By Ellen McGirt
April 18, 2017

Today the world says goodbye to a hero of the gridiron and diversity.

Dan Rooney, the beloved owner of the Pittsburgh Steelers football team and former US ambassador to Ireland, is being laid to rest today in Oakland, PA. He died April 14th at age 84. Among the visiting mourners are President Barack Obama, former Attorney General Eric Holder; former Secretary of State John Kerry with his wife, Teresa Heinz; and Dallas Cowboys owner Jerry Jones.

Rooney was a giant to players and fans, but he is also widely known as the inventor of the Rooney Rule, a mechanism to diversify leadership ranks, which has been embraced by many tech companies. The Rooney Rule, first implemented in 2003, required NFL teams to interview at least one minority candidate to fill head coaching vacancies. (Four years later, it was expanded to include general managers.) But in an industry where the workforce was more than 70% African American with only 6% representation in the coaching ranks, it offered a simple way to start leveling the playing field.

The Pittsburg Post Gazette interviewed John Wooten, the Cleveland Browns star, and NFL diversity champion about how the rule was born:

Chairman of the Fritz Pollard Alliance, a foundation promoting equality in coaching, scouting and front-office jobs for NFL teams, Mr. Wooten worked closely with Mr. Rooney to develop a league policy requiring teams to interview minority candidates. Eventually — and, as Mr. Wooten remembers, reluctantly — it would be named after an Irishman who grew up on the North Side.

“The thing about it is, he really didn’t want it to be called the Rooney Rule,” Mr. Wooten, 80, said over the phone from his Texas home on what he called a sorrowful evening for him and his organization. “I told him, ‘As much as I respect you, and will always do what you recommend, I don’t want to call it anything else but the Rooney Rule. Because you are the one that made it happen. You, and you alone, made it happen.’”

Years later, the rule has had mixed results. “The league will open the 2017 season with eight minority head coaches—four times more than in 2003, but still just a quarter of all teams,” reports Quartz. Much of the momentum tapered off by 2012. Critics say that because the rule sets no quotas, the rule can be easily viewed as check-mark that does little to change the game.
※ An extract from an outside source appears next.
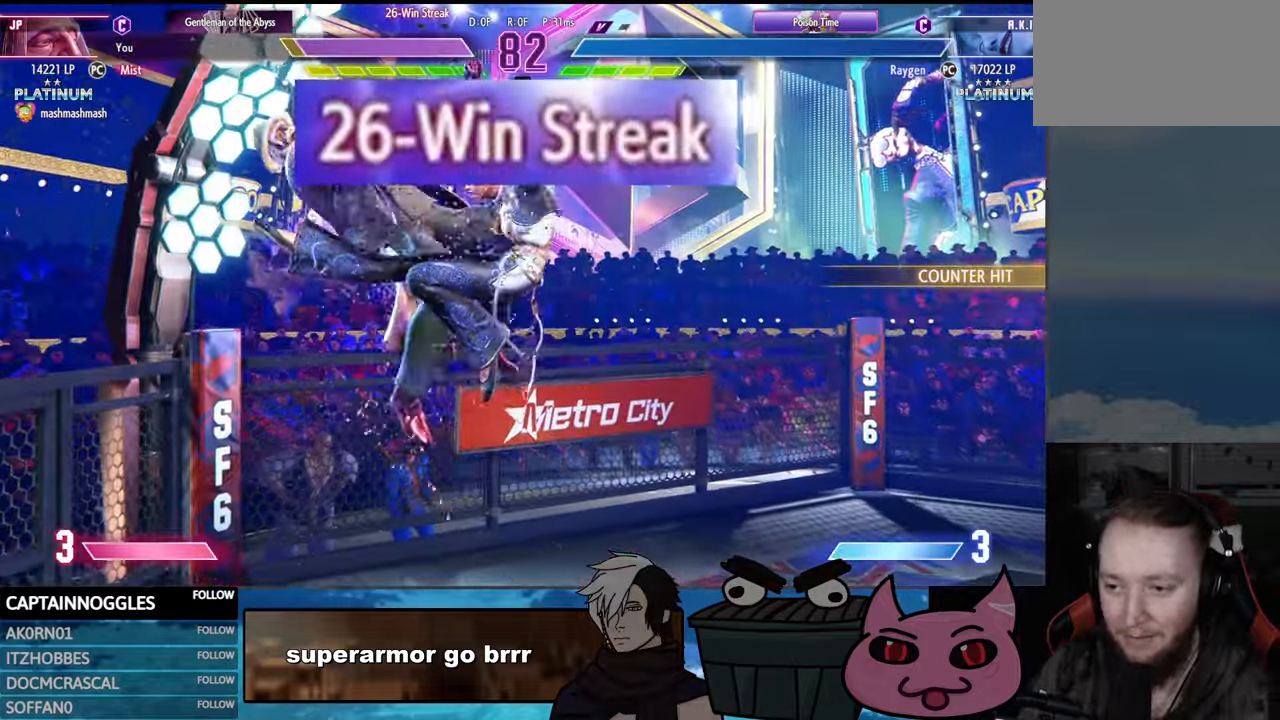
{"buttons": ["DPAD_DOWN", "DPAD_LEFT"], "events": [[116, "DPAD_DOWN", "up"], [116, "DPAD_LEFT", "down"], [216, "DPAD_DOWN", "down"]]}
But the Rooney Rule has also become the darling of the tech world, to quote my colleague, Valentina Zarya. In 2015, after president Barack Obama asked tech companies to work on their diversity issues, seven companies, including Facebook, Pinterest, Intel, Amazon, and Xerox announced that they would be using a version of the Rooney Rule going forward. But, without specific mandates and public hiring targets, it’s a blunt tool that doesn’t do much – which is partly why the more transparent companies are with their diversity numbers and goals, the better off we will all be.

That said, The Rooney Rule was a great start, and in 2003, a bold act. It shone a light on a clear and present inequity and provided an important talking point for allies to begin conversations of their own. And Rooney himself was a profoundly decent guy, who ate lunch every day in the cafeteria with the secretaries, and shook hands with players after every game. He cared about their safety and it showed.

“Our business is the game; we’re not in this thing to make all the money in the world,” Rooney told sports writer Judy Battista, about his unwillingness to hitch the team to the tails of corporate sponsors. “I think some other teams still do things our way. But on this, we might be the last guy on the mountain.”

I sure hope not. The rule may have been an imperfect tool, but it was part of how Rooney ruled. And that may be the best legacy of all.